A second position detector 244 is placed between the first wafer
isolation stage 216 and the second wafer isolation stage 220. The
position detectors 244, 248 may be optical encoders, capacitance
sensors, or other measurement devices and may measure the relative
position of objects for one to six degrees of freedom (x, y, z,
.theta.x, .theta.y, .theta.z). Preferably such devices do not need
physical contact. Preferably, both the first position detector 248
and the second position detector 244 are six axis position readers,
and are capable of measuring x, y, z, .theta.x, .theta.y, .theta.z
distances between the stage body 212 and the first wafer isolation
stage 216 and between the first wafer isolation stage 216 and the
second wafer isolation stage 220, respectively. Other devices may
be used to measure the relative positions of the isolation stages
216, 220 and the stage body 212, without being placed between the
isolations stages 216, 220 or the stage body 212. More generally,
the position detectors 244, 248 or other devices may make up a
position device that measures the relative positions between the
stage body 212, the first isolation state 216, and the second
isolation stage 220.
[0029] The wafer table 51 is mounted to the second wafer isolation
stage 220. The wafer chuck 74 is mounted on the wafer table 51. A
wafer W is mounted on the wafer chuck 74. A plurality of
positioning mirrors 240 are mounted to the wafer table 51.

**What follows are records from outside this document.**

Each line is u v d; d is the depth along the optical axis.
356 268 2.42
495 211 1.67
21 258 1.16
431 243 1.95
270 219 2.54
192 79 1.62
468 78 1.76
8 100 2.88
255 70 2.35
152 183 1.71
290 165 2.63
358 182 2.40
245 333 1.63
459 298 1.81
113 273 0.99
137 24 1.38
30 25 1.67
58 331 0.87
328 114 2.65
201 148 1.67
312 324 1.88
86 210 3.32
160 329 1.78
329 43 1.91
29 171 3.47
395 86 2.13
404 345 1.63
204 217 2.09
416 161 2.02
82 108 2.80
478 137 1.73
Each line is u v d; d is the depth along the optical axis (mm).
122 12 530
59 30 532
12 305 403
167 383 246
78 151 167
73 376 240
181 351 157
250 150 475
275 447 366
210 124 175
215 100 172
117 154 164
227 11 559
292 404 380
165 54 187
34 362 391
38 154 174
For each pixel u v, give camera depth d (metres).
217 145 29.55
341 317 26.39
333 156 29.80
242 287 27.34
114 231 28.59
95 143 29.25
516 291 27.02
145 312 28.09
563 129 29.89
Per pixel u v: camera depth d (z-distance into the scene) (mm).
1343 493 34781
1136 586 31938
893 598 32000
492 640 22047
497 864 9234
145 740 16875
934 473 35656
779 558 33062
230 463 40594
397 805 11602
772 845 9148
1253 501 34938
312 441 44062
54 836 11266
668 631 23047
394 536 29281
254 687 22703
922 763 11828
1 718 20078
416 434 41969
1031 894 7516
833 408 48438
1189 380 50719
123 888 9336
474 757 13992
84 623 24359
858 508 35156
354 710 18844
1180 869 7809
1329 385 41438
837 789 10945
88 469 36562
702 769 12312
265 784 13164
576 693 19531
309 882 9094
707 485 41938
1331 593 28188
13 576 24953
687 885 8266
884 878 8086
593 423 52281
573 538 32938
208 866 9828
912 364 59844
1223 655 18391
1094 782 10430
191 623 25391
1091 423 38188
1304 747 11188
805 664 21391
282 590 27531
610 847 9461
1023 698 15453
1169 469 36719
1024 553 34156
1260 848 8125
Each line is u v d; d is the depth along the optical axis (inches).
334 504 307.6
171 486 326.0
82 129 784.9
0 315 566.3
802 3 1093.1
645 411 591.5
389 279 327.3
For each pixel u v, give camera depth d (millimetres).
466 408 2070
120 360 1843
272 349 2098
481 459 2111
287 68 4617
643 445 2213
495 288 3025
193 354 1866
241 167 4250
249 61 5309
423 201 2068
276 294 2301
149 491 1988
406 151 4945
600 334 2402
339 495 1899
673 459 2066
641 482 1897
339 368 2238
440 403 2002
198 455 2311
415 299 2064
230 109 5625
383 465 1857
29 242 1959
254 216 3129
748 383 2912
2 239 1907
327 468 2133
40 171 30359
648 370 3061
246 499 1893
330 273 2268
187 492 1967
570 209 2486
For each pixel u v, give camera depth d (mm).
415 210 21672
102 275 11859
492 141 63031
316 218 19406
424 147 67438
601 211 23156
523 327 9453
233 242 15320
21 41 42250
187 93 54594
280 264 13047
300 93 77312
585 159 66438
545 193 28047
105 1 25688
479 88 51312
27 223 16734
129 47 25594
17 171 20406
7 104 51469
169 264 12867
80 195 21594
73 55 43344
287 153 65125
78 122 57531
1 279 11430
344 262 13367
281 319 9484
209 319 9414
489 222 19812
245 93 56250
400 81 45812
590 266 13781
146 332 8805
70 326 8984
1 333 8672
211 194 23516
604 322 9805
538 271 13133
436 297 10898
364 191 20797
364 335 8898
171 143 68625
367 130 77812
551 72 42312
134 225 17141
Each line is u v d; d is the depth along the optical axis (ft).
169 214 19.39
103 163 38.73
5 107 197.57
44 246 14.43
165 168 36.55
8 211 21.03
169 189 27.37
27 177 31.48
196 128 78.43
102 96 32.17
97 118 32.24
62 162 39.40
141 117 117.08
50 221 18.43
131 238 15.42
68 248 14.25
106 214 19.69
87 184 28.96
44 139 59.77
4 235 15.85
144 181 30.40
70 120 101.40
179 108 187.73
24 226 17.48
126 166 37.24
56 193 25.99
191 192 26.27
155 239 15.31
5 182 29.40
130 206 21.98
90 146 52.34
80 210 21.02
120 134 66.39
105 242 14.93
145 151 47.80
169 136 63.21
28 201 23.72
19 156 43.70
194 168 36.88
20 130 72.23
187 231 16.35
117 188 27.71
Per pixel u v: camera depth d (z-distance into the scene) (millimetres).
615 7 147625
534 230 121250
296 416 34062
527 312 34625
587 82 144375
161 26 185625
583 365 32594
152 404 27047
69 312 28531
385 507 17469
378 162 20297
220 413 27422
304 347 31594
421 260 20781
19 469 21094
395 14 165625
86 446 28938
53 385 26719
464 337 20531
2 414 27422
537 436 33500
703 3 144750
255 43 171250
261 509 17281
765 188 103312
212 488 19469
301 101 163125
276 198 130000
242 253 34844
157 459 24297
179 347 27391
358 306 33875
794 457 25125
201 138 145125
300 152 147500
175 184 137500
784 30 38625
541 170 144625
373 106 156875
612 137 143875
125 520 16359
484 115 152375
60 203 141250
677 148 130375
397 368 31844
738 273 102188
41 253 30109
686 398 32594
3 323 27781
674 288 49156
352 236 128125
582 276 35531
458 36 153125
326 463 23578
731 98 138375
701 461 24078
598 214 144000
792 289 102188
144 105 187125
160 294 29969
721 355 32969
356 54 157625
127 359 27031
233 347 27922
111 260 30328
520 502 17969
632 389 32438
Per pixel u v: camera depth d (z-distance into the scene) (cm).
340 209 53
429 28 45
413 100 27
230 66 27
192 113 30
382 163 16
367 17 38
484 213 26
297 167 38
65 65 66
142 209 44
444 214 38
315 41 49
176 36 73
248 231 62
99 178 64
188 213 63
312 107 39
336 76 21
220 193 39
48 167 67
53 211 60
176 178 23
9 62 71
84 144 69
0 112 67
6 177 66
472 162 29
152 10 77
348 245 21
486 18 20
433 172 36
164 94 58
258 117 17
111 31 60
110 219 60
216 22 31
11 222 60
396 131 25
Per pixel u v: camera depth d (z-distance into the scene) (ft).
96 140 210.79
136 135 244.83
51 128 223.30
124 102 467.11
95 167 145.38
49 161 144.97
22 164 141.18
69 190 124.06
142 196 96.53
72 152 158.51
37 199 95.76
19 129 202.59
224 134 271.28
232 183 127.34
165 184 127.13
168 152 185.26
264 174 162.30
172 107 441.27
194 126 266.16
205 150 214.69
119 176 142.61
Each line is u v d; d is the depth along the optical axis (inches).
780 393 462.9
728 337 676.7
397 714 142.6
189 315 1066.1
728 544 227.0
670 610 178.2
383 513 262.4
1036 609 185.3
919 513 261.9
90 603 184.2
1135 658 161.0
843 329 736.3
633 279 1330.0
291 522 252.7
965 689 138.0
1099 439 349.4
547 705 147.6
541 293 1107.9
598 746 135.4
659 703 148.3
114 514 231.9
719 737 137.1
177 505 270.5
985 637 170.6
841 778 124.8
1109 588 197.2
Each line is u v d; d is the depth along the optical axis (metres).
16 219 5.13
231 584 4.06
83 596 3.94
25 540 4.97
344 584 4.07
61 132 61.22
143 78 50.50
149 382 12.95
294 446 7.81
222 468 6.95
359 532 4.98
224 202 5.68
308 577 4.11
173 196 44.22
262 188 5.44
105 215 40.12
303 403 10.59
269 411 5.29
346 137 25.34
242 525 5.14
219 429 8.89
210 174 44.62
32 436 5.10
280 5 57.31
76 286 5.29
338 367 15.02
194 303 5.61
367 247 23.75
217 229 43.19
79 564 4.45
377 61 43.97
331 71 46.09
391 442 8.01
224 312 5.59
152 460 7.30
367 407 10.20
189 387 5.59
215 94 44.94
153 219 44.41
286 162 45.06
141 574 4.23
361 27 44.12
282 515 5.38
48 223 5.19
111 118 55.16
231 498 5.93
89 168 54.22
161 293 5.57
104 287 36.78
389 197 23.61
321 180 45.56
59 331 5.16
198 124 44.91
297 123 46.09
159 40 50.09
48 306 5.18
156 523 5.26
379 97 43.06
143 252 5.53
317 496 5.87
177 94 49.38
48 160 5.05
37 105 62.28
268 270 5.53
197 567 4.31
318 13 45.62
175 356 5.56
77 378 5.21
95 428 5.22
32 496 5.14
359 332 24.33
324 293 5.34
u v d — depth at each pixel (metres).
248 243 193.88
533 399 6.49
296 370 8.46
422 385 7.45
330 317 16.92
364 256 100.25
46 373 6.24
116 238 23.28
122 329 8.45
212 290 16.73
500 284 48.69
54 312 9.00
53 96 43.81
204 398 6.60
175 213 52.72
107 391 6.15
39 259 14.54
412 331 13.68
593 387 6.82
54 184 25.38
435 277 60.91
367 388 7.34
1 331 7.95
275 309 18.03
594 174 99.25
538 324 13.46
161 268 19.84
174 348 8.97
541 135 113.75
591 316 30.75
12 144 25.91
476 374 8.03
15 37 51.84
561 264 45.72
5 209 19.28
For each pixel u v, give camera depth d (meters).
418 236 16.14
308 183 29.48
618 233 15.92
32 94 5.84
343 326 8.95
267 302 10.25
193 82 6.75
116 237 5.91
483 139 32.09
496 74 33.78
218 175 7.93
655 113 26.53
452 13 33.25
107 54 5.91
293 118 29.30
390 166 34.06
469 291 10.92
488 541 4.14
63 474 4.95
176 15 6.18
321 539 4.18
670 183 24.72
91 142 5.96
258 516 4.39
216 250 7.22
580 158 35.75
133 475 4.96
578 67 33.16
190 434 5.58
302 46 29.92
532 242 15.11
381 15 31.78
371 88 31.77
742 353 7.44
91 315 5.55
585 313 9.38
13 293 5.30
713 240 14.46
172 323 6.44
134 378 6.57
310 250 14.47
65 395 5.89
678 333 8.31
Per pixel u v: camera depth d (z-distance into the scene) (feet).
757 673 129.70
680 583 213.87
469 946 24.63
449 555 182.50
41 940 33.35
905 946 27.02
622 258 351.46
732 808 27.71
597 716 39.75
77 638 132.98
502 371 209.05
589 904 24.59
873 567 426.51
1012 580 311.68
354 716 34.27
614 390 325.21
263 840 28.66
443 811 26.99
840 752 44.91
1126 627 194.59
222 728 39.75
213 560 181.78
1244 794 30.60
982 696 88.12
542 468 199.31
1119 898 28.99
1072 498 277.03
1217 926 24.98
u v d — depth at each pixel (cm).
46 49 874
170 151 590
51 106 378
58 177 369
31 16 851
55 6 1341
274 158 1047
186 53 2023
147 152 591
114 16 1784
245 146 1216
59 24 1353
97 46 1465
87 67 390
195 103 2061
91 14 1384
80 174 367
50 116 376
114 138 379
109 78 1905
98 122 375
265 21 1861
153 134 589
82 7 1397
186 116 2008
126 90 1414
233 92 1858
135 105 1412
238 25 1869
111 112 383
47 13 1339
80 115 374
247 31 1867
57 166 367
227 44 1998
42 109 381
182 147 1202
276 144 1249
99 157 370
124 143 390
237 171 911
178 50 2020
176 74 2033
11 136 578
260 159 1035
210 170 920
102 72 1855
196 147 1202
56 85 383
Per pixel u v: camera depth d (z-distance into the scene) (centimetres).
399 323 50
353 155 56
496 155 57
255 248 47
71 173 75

[0030] In operation, during an above-described scanning, the mover
204 moves the wafer stage 52 along the rail 208 to provide a
scanning movement. The measurement system (wafer stage
interferometer) 56 connected to the lens body 50, may reflect
multiple light beams off of the positioning mirrors 240 to
determine the position of the wafer W with respect to the
projection lens assembly focus plane. The first plurality of voice
coil actuators 226 are able to controllably move parts or all of
the first wafer isolation stage 216 upwardly in the Z-direction. As
a result, the first plurality of voice coil actuators 226 provide
movement in the Z-direction and around a axis in the Y-direction
and an axis in the X-direction, giving the first wafer isolation
stage 216 three degrees of freedom. In a specific example, the
first plurality of voice coil actuators 226 are three voice coil
actuators arranged in a triangular pattern to provide the desired
three degrees of freedom. The first plurality of springs 230 help
to reduce the force of the weight applied to the first plurality of
voice coil actuators 226. The second plurality of voice coil
actuators 228 are placed in the X and Y directions so that they are
able to move parts of the first wafer isolation stage 216 in the
X-direction and Y-direction providing movement along the
X-direction, Y-direction, and about the Z axis, giving the first
wafer isolation stage 216 three degrees of freedom. As a result,
the first wafer isolation stage 216 has six degrees of freedom. The
desired position of the first wafer isolation stage 216 is to
maintain relative fixed distance to the second wafer isolation
stage 220. The position of the first wafer isolation stage 216 is
determined by the information supplied by the second position
encoder 244.
[0031] The third plurality of voice coil actuators 232 are able to
controllably move parts or all of the second wafer isolation stage
220 upwardly in the Z-direction. As a result, the third plurality
of voice coil actuators 232 provide movement in the Z-direction and
around a axis in the Y-direction and an axis in the X-direction,
giving the second wafer isolation stage 220 three degrees of
freedom. In a specific example, the third plurality of voice coil
actuators 232 are three voice coil actuators arranged in a
triangular pattern to provide the desired three degrees of freedom.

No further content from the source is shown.